In 1993, Wideman published a book called All Stories Are True, and this new collection represents both an affirmation of and a challenge to that claim.
The book's provocations begin with “A Prefatory Note” addressed to an unnamed president of the United States, asking when, or if, slavery will ever end, even with the 13th Amendment to the U.S. Constitution. (“Slavery as a social condition,” the letter states, “did not disappear….Skin color continues to separate some of us into a category as unforgiving as the label property stamped on a person.” The next story, “JB & FD,” reimagines, often to startlingly persuasive effect, the real-life transactions between the 19th-century black author/activist Frederick Douglass and the militant white abolitionist John Brown, whose bloody scourge against slavery climaxed with the deadly 1859 raid on Harpers Ferry. The voices of the two men, in correspondence and conversation, seem to blend in with each other even as they argue over tactics and ideology. Later in the book, Wideman (Writing to Save a Life, 2016, etc.) makes a bolder, riskier move by taking his own crack at the ill-fated insurgent slave Nat Turner’s confessions. In between, there are stories, or “stories,” such as “Maps and Ledgers,” in which the narrator recalls how his father’s murderous act upended his family’s perilous sense of harmony; “My Dead,” Wideman’s grim, haunting tally of “a bad ten months” during which he lost “a brother [and] a niece,” who joined other dead relatives from whom they received names and legacies; and “Williamsburg Bridge,” a digressive, quasi-surreal tour de force peering into the crowded mind of a man who’s both hesitant about and intent on diving into the East River. You can also find tips on storytelling (“Writing Teacher”) and even a review of the 2010 South Korean movie thriller The Yellow Sea that morphs into a meditation on the 2009 film Precious.
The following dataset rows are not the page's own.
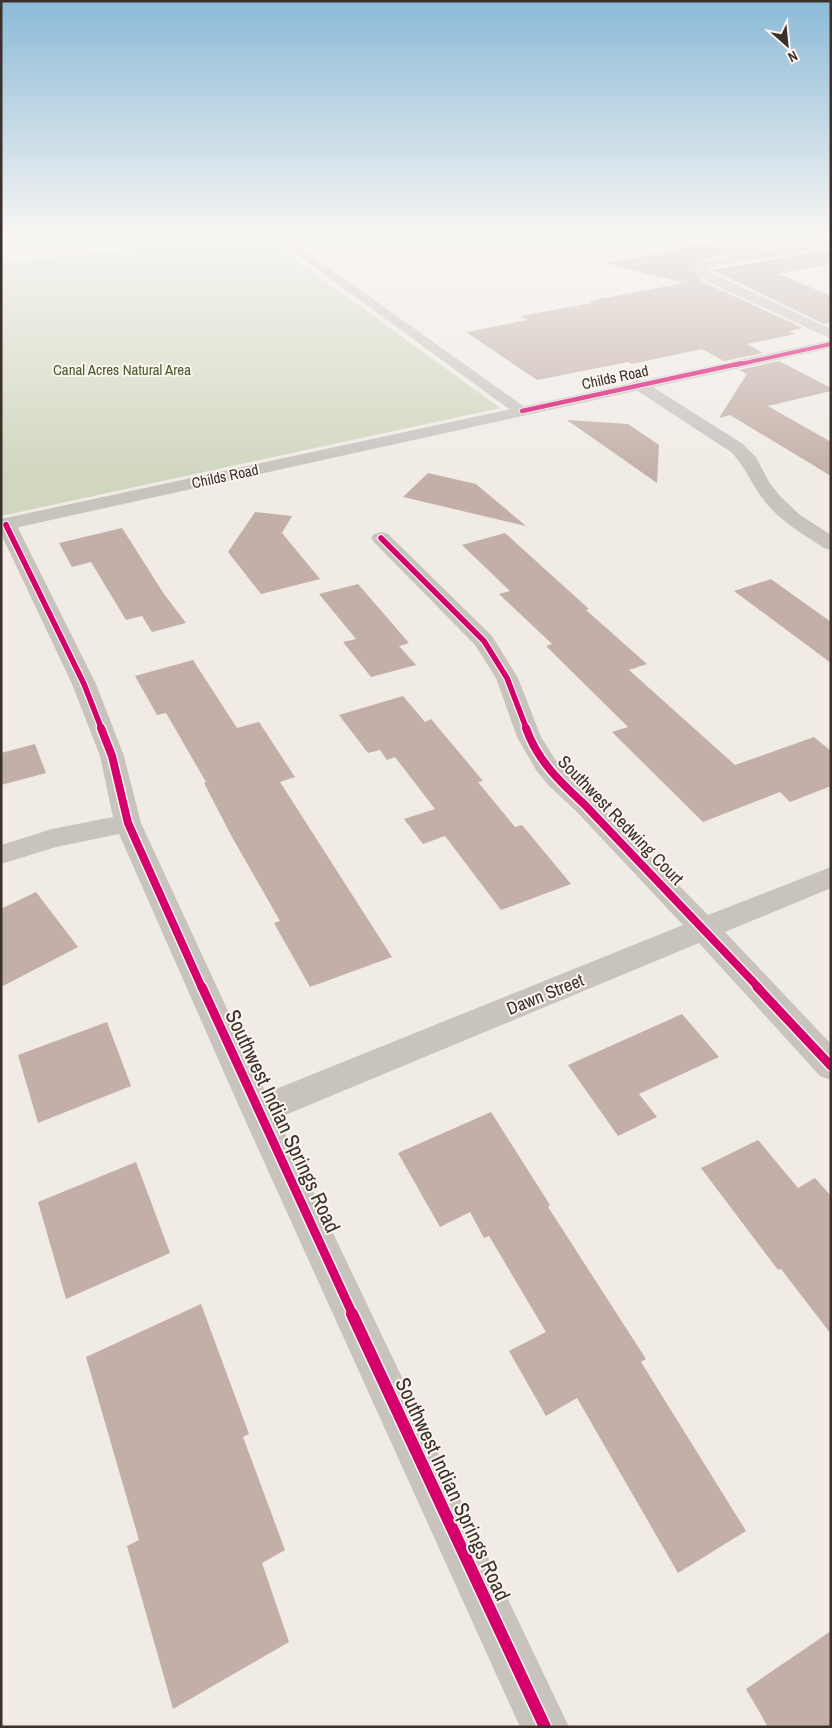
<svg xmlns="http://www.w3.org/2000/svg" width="832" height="1728" font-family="'Archivo Narrow',sans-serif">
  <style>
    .green { fill: #d1d6bf }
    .building { fill: #c3afa7 }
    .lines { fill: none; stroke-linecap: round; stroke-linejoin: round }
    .minor { fill: #c9c3be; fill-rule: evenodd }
    .tertiary { fill: #c9c3be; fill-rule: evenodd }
    .cycleway-far5-casing { stroke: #fbf5ee; stroke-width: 5 }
    .cycleway-far4-casing { stroke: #fbf5ee; stroke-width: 6 }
    .cycleway-far3-casing { stroke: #fbf5ee; stroke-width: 8 }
    .cycleway-far2-casing { stroke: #fbf5ee; stroke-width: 11 }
    .cycleway-far1-casing { stroke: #fbf5ee; stroke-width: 12 }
    .cycleway-casing { stroke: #fbf5ee; stroke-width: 15 }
    .cycleway-far5 { stroke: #d6006c; stroke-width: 4 }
    .cycleway-far4 { stroke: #d6006c; stroke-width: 4.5 }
    .cycleway-far3 { stroke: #d6006c; stroke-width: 5.5 }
    .cycleway-far2 { stroke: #d6006c; stroke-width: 8 }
    .cycleway-far1 { stroke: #d6006c; stroke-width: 9 }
    .cycleway { stroke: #d6006c; stroke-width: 12 }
    .labels { text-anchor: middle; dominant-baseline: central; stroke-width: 4; stroke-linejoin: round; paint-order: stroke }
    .far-park-label { font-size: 15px; fill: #4a5a2e; stroke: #fbf5ee }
    .far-street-label { font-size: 15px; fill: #3b302b; stroke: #fbf5ee }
    .street-label { font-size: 18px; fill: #3b302b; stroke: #fbf5ee }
    .near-street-label { font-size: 21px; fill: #3b302b; stroke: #fbf5ee }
  </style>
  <rect width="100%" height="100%" fill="#f0ebe5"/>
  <!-- green -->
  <g class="green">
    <polygon points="230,237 265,237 500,408 1,516 1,263 231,238"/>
    <polygon points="543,237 607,237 559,245"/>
  </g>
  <!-- building -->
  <g class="building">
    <polygon points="736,237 831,237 709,258 704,260 695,269 703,282 803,328 789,331 795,334 747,344 763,353 724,361 702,349 632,364 628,362 537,380 466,332 528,320 521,316 592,303 589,301 684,283 604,263 679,250 677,249 686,247 683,246"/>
    <polygon points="831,249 831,264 779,274 831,296 831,322 824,324 712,270"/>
    <polygon points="779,361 831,388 831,391 768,406 831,442 831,476 730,415 719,418 747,374 739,370"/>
    <polygon points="567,420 628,424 659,445 657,483"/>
    <polygon points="428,473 476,484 526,526 403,497"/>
    <polygon points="255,512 292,516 282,533 320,579 261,594 228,552"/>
    <polygon points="122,528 164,594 186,623 152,632 142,616 126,620 91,562 72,567 59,543"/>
    <polygon points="505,533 589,609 586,610 647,664 629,670 735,765 814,737 831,751 831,786 790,802 780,792 703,822 612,732 628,727 546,646 552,644 499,594 510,591 462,545"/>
    <polygon points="771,579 831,622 831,663 734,591"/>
    <polygon points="358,584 409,643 399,646 416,665 371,677 343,642 356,639 319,594"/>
    <polygon points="193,660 237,728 259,722 295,777 280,782 392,957 310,987 274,923 280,921 232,837 204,783 206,782 166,713 157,715 135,676"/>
    <polygon points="403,696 425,722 431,719 483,781 478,782 515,827 522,825 571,884 501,910 445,836 423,844 404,819 435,809 395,757 387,760 380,750 368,753 339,715"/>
    <polygon points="35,744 46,773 1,785 1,753"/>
    <polygon points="36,892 78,947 1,987 1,909"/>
    <polygon points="682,1014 719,1057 639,1094 657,1117 618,1136 568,1065"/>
    <polygon points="107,1022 131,1086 38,1123 18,1055"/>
    <polygon points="491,1112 550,1205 548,1207 646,1359 641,1362 746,1531 678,1573 577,1398 546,1416 509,1351 546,1332 489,1236 484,1238 470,1212 440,1227 398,1153"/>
    <polygon points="758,1140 798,1188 815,1178 831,1196 831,1334 781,1269 778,1270 701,1168"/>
    <polygon points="136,1162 170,1253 66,1299 38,1202"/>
    <polygon points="201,1304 249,1434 243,1437 285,1550 262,1563 289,1642 173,1709 127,1546 139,1540 86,1357"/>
    <polygon points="831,1631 831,1727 768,1727 746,1689"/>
  </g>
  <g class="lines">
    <!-- minor -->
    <g class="minor">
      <polygon points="273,237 286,237 530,411 528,414 516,414"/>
      <polygon points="831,239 831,247 713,267 709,270 714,274 831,329 831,339 704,280 696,270 705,261 709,260"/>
      <path d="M639,380L645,382L743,444L756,457L769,482L780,496L800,515L831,535V550L824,548C804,535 782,522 766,503C752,486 746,467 731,452L633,388L631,385L633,382Z"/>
      <polygon points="6,518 13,520 16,524 96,684 124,756 141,823 266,1093 683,925 575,810 549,786 536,770 517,737 496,678 475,645 374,542 371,538 374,534 381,532 388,534 492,636 518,678 541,737 555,759 567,774 593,798 708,915 831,867 831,888 725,932 831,1044 831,1080 820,1076 699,943 278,1118 569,1727 520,1727 241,1111 119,834 56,847 1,864 1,845 52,829 113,817 100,756 72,684 1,534 1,519"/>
    </g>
    <!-- tertiary -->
    <polygon class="tertiary" points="831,340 831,348 1,531 1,519"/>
    <defs>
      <polyline id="cycleway-far5" points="736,365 831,344"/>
      <g id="cycleway-far4">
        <polyline points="522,411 742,363"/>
        <polyline points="6,524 7,526"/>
      </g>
      <g id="cycleway-far3">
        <polyline points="6,525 84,684 102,730"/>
        <polyline points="381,538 484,641 507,678 527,730"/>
      </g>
      <g id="cycleway-far2">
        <polyline points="101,728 112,756 128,823 202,988"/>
        <path d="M526,728C537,760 560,782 584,804L759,988"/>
      </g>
      <g id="cycleway-far1">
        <polyline points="202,987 353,1315"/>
        <polyline points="757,987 831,1066"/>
      </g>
      <polyline id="cycleway" points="352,1314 545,1727"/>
    </defs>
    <!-- cycleway-far5 casing -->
    <use href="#cycleway-far5" class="cycleway-far5-casing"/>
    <!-- cycleway-far4 casing -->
    <use href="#cycleway-far4" class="cycleway-far4-casing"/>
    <!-- cycleway-far3 casing -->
    <use href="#cycleway-far3" class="cycleway-far3-casing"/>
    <!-- cycleway-far2 casing -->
    <use href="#cycleway-far2" class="cycleway-far2-casing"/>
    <!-- cycleway-far1 casing -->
    <use href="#cycleway-far1" class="cycleway-far1-casing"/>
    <!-- cycleway casing -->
    <use href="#cycleway" class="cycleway-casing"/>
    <!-- cycleway-far5 -->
    <use href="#cycleway-far5" class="cycleway-far5"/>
    <!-- cycleway-far4 -->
    <use href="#cycleway-far4" class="cycleway-far4"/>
    <!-- cycleway-far3 -->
    <use href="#cycleway-far3" class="cycleway-far3"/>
    <!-- cycleway-far2 -->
    <use href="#cycleway-far2" class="cycleway-far2"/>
    <!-- cycleway-far1 -->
    <use href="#cycleway-far1" class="cycleway-far1"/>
    <!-- cycleway -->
    <use href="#cycleway" class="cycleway"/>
  </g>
  <!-- sky -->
  <linearGradient id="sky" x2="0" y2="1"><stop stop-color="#8bbad8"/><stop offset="0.49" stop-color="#f8f6f3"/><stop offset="1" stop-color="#f8f6f3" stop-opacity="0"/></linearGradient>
  <rect width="832" height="479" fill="url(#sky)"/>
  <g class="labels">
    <!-- far-park labels -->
    <g class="far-park-label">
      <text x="122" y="369">Canal Acres Natural Area</text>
    </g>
    <!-- far-street labels -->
    <g class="far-street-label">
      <text transform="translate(615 377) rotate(-12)">Childs Road</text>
      <text transform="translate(225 476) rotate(-12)">Childs Road</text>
    </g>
    <!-- street labels -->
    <g class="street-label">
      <text transform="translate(621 820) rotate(46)">Southwest Redwing Court</text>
      <text transform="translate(545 994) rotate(-22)">Dawn Street</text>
    </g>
    <!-- near-street labels -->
    <g class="near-street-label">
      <text transform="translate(283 1121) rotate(65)">Southwest Indian Springs Road</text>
      <text transform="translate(453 1489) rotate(65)">Southwest Indian Springs Road</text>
    </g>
  </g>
  <!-- border -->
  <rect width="832" height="1728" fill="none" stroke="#3b302b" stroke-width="5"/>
  <!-- north arrow -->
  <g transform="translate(787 45) rotate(153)" stroke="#fbf5ee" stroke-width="4" paint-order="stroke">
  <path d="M0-4L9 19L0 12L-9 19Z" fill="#3b302b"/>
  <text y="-8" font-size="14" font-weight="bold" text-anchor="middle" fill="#3b302b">N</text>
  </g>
</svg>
You might, in other words, find this collection to be all over the place, and yet all of these pieces are linked by astringent wit, audacious invention, and a dry sensibility whose owner has for decades wrestled with what he describes as “the puzzle of how and why and where and who we come from.”
Wideman’s recent work strides into the gap between fiction and nonfiction as a means of disclosing hard, painful, and necessary truths.